On Fri, Aug 5, 2011 at 1:53 PM, Stefan Hajnoczi <address@hidden> wrote:
> On Fri, Aug 5, 2011 at 12:32 PM, Aneesh Kumar K.V
> <address@hidden> wrote:
>> On Fri, 5 Aug 2011 10:24:42 +0100, Stefan Hajnoczi <address@hidden> wrote:
>>> On Fri, Aug 5, 2011 at 7:40 AM, Aneesh Kumar K.V
>>> <address@hidden> wrote:
>>> > On Thu, 4 Aug 2011 22:57:34 +0100, Stefan Hajnoczi <address@hidden> wrote:
>>> >> On Thu, Aug 4, 2011 at 7:45 PM, Aneesh Kumar K.V
>>> >> <address@hidden> wrote:
>>> >> > On Thu, 4 Aug 2011 15:31:08 +0100, Stefan Hajnoczi <address@hidden> 
>>> >> > wrote:
>>> >> >> On Thu, Aug 4, 2011 at 1:03 PM, Aneesh Kumar K.V
>>> >> >> <address@hidden> wrote:
>>> >> >> > On Thu, 4 Aug 2011 12:47:42 +0100, Stefan Hajnoczi <address@hidden> 
>>> >> >> > wrote:
>>> >> >> >> On Thu, Aug 4, 2011 at 12:20 PM, Aneesh Kumar K.V
>>> >> >> >> <address@hidden> wrote:
>>> >> >> >> > On Thu, 4 Aug 2011 11:21:05 +0100, Stefan Hajnoczi 
>>> >> >> >> > <address@hidden> wrote:
>>> >> >> >> >> On Thu, Aug 4, 2011 at 11:06 AM, Harsh Prateek Bora
>>> >> >> >> >> <address@hidden> wrote:
>>> >> >> >> >> > This patch provides support for st_gen for handle based fs 
>>> >> >> >> >> > type server.
>>> >> >> >> >> > Currently the support is provided for ext4, btrfs, reiserfs 
>>> >> >> >> >> > and xfs.
>>> >> >> >> >> >
>>> >> >> >> >> > Signed-off-by: Harsh Prateek Bora <address@hidden>
>>> >> >> >> >> > ---
>>> >> >> >> >> >  hw/9pfs/virtio-9p-handle.c |   30 
>>> >> >> >> >> > ++++++++++++++++++++++++++++++
>>> >> >> >> >> >  1 files changed, 30 insertions(+), 0 deletions(-)
>>> >> >> >> >>
>>> >> >> >> >> Does handle-based file I/O really need to duplicate all this 
>>> >> >> >> >> code?  Is
>>> >> >> >> >> it possible to use either regular open or handle-based open 
>>> >> >> >> >> from a
>>> >> >> >> >> single local fs codebase?
>>> >> >> >> >
>>> >> >> >> > The only details common between handle based and local based 
>>> >> >> >> > getversion
>>> >> >> >> > callback is the ioctl.

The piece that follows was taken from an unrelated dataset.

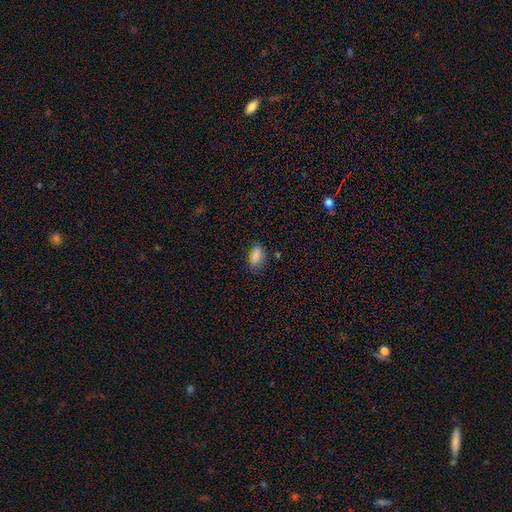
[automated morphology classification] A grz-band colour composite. It shows a smooth galaxy with no disk features (85%) that is in between round and cigar-shaped (90%). Merging: none (69%).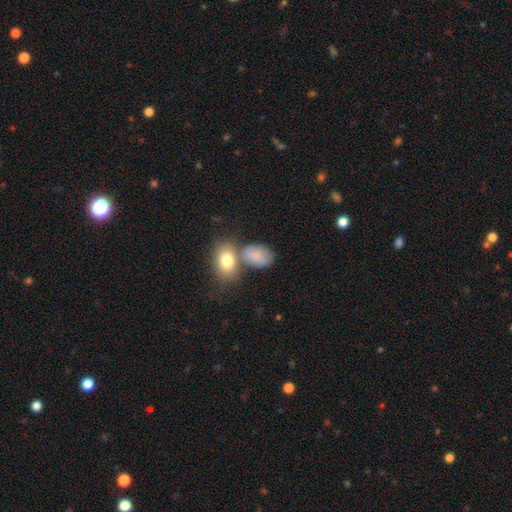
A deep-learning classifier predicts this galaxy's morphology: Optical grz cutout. It shows a smooth galaxy with no disk features (82%) that is in between round and cigar-shaped (86%). Merging: none (42%).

Moving that into a helper may not really 
>>> >> >> >> > help in
>>> >> >> >> > this case ?.
>>> >> >> >>
>>> >> >> >> Aneesh, do you have a public virtfs tree that I can look at?  In
>>> >> >> >> qemu.git we don't have virtio-9p-handle.c yet, so I can't give any
>>> >> >> >> specific feedback.
>>> >> >> >
>>> >> >> > http://repo.or.cz/w/qemu/v9fs.git for-upstream
>>> >> >> >
>>> >> >> > I should send the patchset to qemu list soon. Was waiting for the
>>> >> >> > co-routine patches to go upstream.
>>> >> >>
>>> >> >> The handle code looks like a copy of the local backend minus security
>>> >> >> models.  It just needs to use handle syscalls instead of using paths.
>>> >> >>
>>> >> >> If you treat the path as the "handle" and use regular openat(2), then
>>> >> >> the handle code could do what the local backend does today.  Except
>>> >> >> compared to the local backend it would not have security models and be
>>> >> >> a bit slower due to extra syscalls.
>>> >> >>
>>> >> >> Is the plan to add security models to the handle backend?  If so, then
>>> >> >> handle and local will be equivalent and duplicate code.
>>> >> >>
>>> >> >
>>> >> > handle require root user privileges to run. So security model with
>>> >> > handle fs driver doesn't make sense. We added mapped security model to
>>> >> > avoid requiring user to run as root.
>>> >>
>>> >> Does it really require root or is a specific set of capabilities
>>> >> enough?
>>> >
>>> > CAP_DAC_READ_SEARCH  is needed.
>>> >
>>> >>
>>> >> A feature that requires QEMU to run as root has really limited value.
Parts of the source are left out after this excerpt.